Not Monday night, though. Oh, it didn’t start well — Robert Gsellman looked rusty and ran out of gas in the second, leaving the Mets’ bullpen needing to get 22 outs. But then the Mets got to hitting, in ways that have been in distressingly short supply this year. That was Robinson Cano hitting two balls out, the second an absolute missile into the second deck. And yes, that was Pete Alonso having a big day at the plate, complete with two homers of his own. It’s too early to declare the Polar Bear off the endangered sluggers’ list, not with the frustrating year he’s having, but it was gratifying to see him looking like he was actually enjoying himself out there.

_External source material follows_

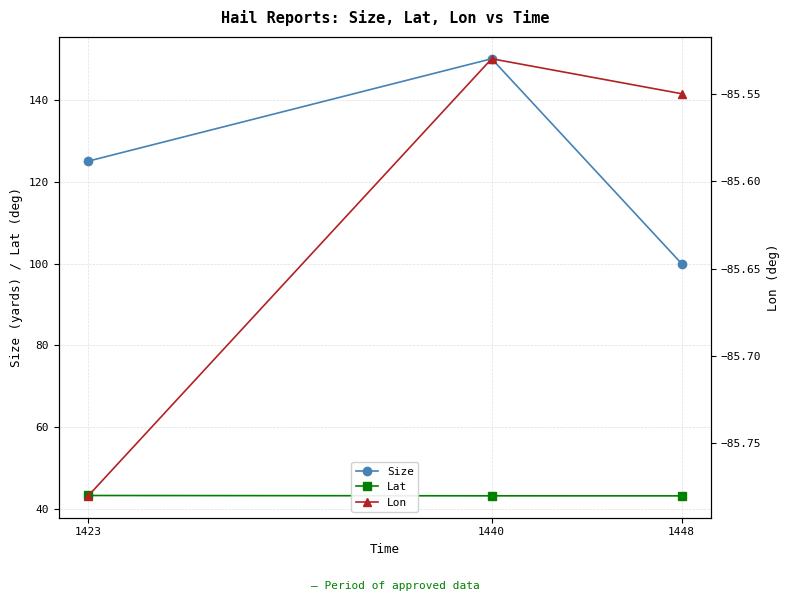

Is this an area chart (filled region under the line)?

No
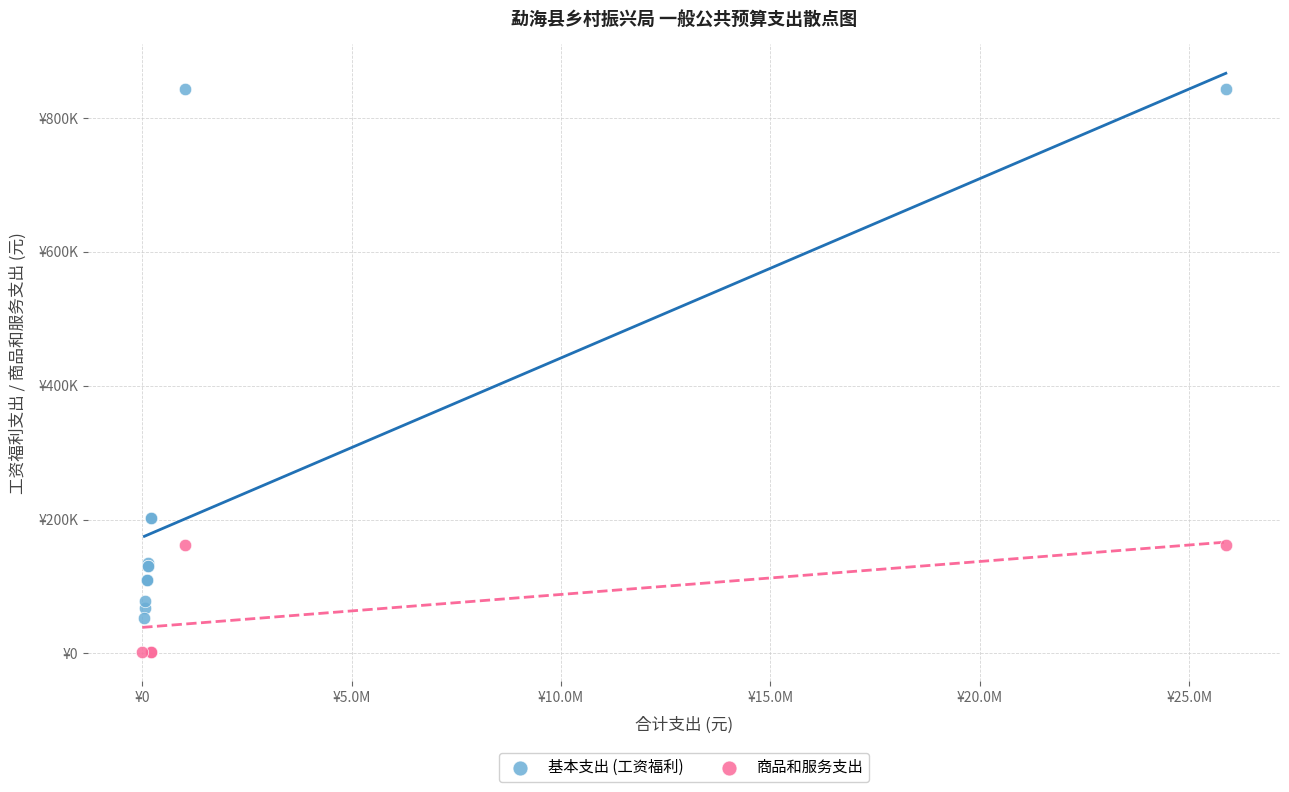

Which series contains the highest Y value?

基本支出 (工资福利)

We all were, as the Mets socially distanced themselves from the Marlins on the scoreboard — well, unless you wanted a crisply played game that showcased the beauty of the baseball. If you showed up expecting that, sorry — there was a lot of dopey baserunning, questionable use of challenges and Mark Wegner serving as MLB’s latest walking advertisement for Robot Umps Now. And the game was a dreary slog, finally ending on the wrong side of the four-hour mark when a weary Franklyn Kilome got Jonathan Villar to lift a fly ball to mercifully fieldable right.

Kilome didn’t pitch particularly well but did yeoman duty in sparing the bullpen further harm, if you don’t count Seth Lugo having to warm up. (I bet Lugo would say that counts.) Kilome got the save; Chasen Shreve got the well-deserved win for saving the collective blue and orange bacon by capably relieving Gsellman. Meanwhile, the Marlins were a mess, culminating with poor Logan Forsythe pressed into duty to throw Guillormesque gas in the ninth. (Forsythe didn’t fare as well, surrendering a run.)

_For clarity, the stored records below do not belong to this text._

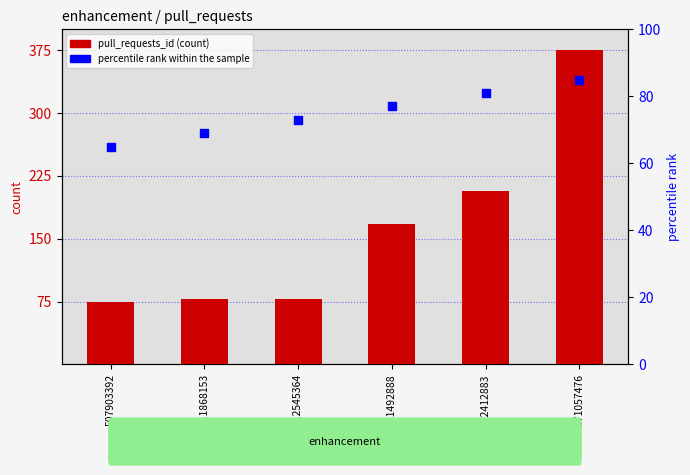

Which series has the widest spread of Y values?

pull_requests_id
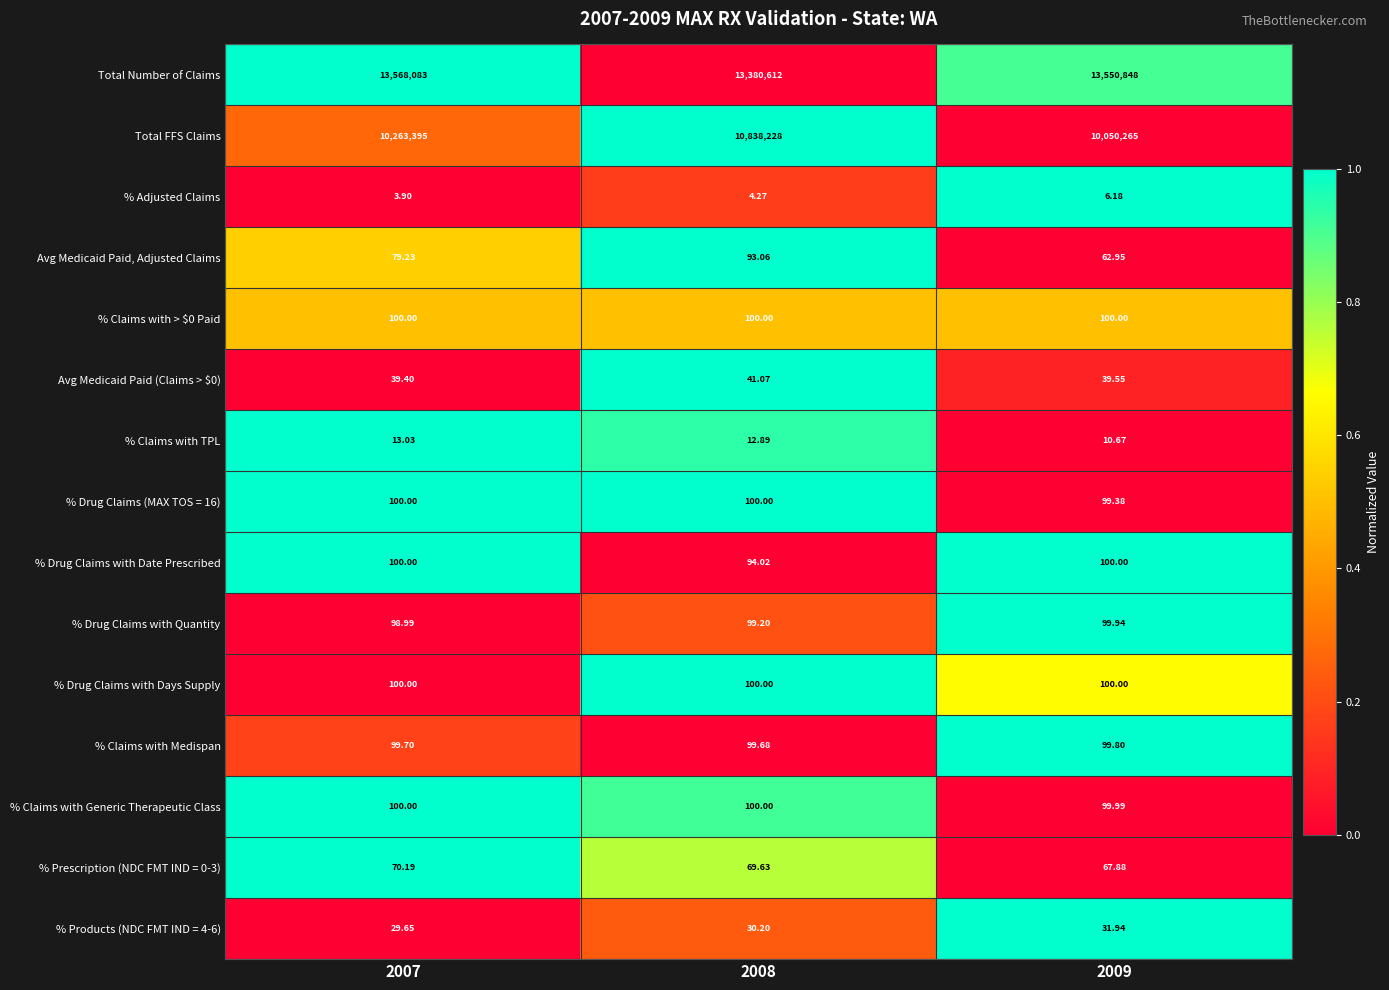

Which series has the largest range (max minus min)?

Total FFS Claims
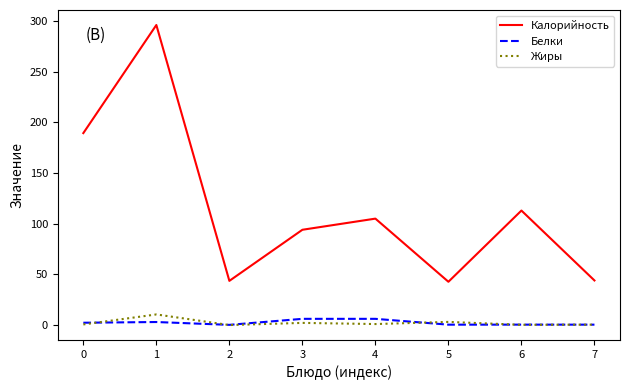

Which series has the widest spread of values?

Калорийность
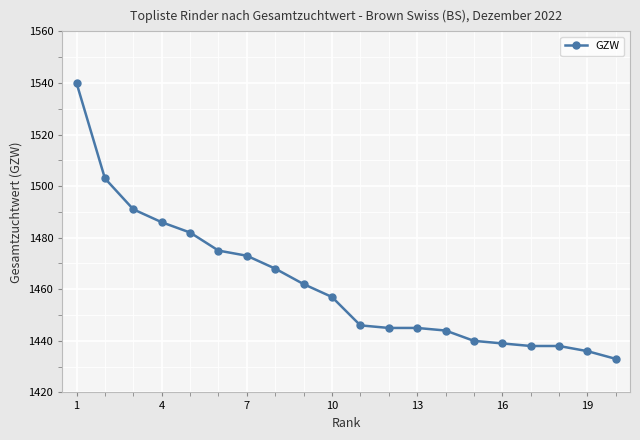

Reading left to right, transcribe all the data shown in this chart.

1540	1503	1491	1486	1482	1475	1473	1468	1462	1457	1446	1445	1445	1444	1440	1439	1438	1438	1436	1433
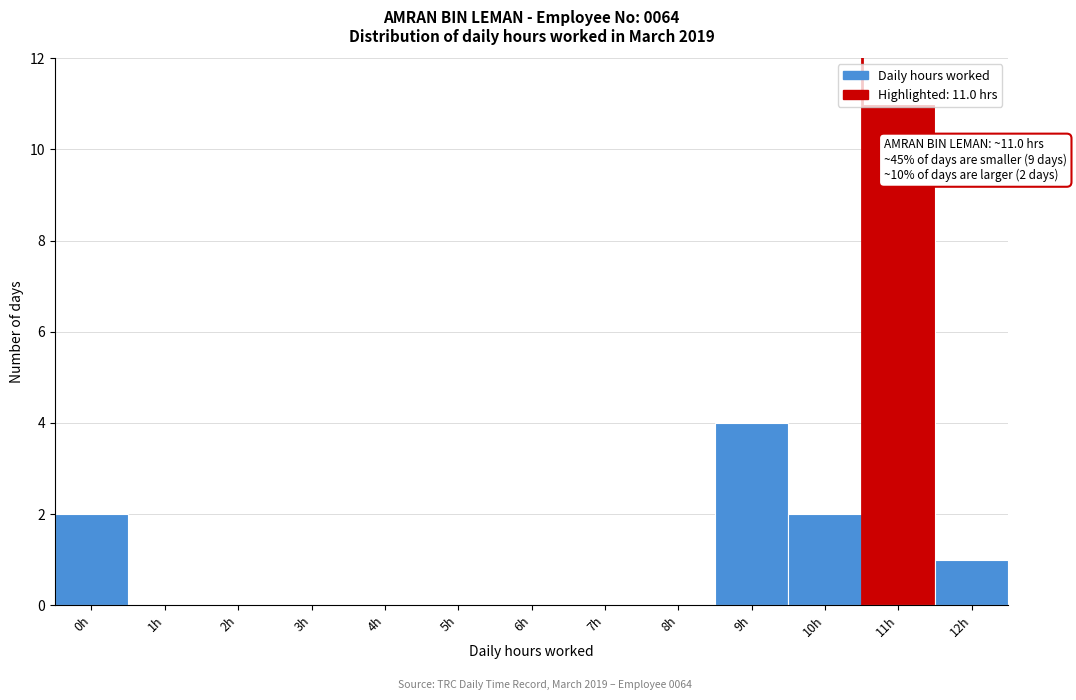

What is the maximum value shown in the chart?

11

The Mets are … an odd club. The starting pitching we figured would be their strength not so long ago has been shredded, but the bullpen looks improved, there are actual defenders available for infield work, and the hitters have been unlucky enough that a simple regression toward the mean ought to bring better results. It would be odd if the Mets slipped into the lower ranks of the playoffs because of their bullpen arms instead of those of their starters. But everything’s odd this year, isn’t it? Why not hope a little oddness could actually be a good thing?

A reminder: Share your tale of Game Six!

4 comments to Remember Laughter?

  • Daniel Hall

    Just saw the box score and Pete and Cano hitting a few bombs, and just dropping in to say that I always look forward to the Mets playing in Miami if only for the paragraphs like the second in today’s post. =)

    I don’t see the Mets going anywhere; they have yet to play any of the good teams in the AL East. And I don’t see them faring too well.

    There is hope though, that after wherever the train wreck ends up, at 23-37 and behind the Fish (my bet) or with a #8 seed and swiftly humped in three games by the Dodgers (possible, but a long shot), I hope the fallout won’t land on Rojas, and the Mets will get an actual GM instead of Brodie Dynamite, who has done ENOUGH damage to the franchise.

    Btw, 37 losses in this season would be almost exactly 100 losses in a normal year.

  • chuck

    Is it me, or are Gary, Keith, and Ron yukking it up quite a bit more this year than they normally do? Not that it’s a bad thing. The clothesline with the M&Ms was priceless.

    • Seth

      They are covid-drunk.

      I don’t mind that, but I do wish they’d shut up about Zack Wheeler already. He’s not a Met anymore, so going on about his talents, for a fan who’s sad about losing him, it’s just sticking the knife in, and twisting it.

  • Dave

    Hitting against Double-A pitching is just what the Mets’ bats needed. Yes, I know one of these Marlins premies will win the 2025 Cy Young, but it’s nice to tee off them for now…especially since the last time these two teams played the Mets made some of these children look like Koufax.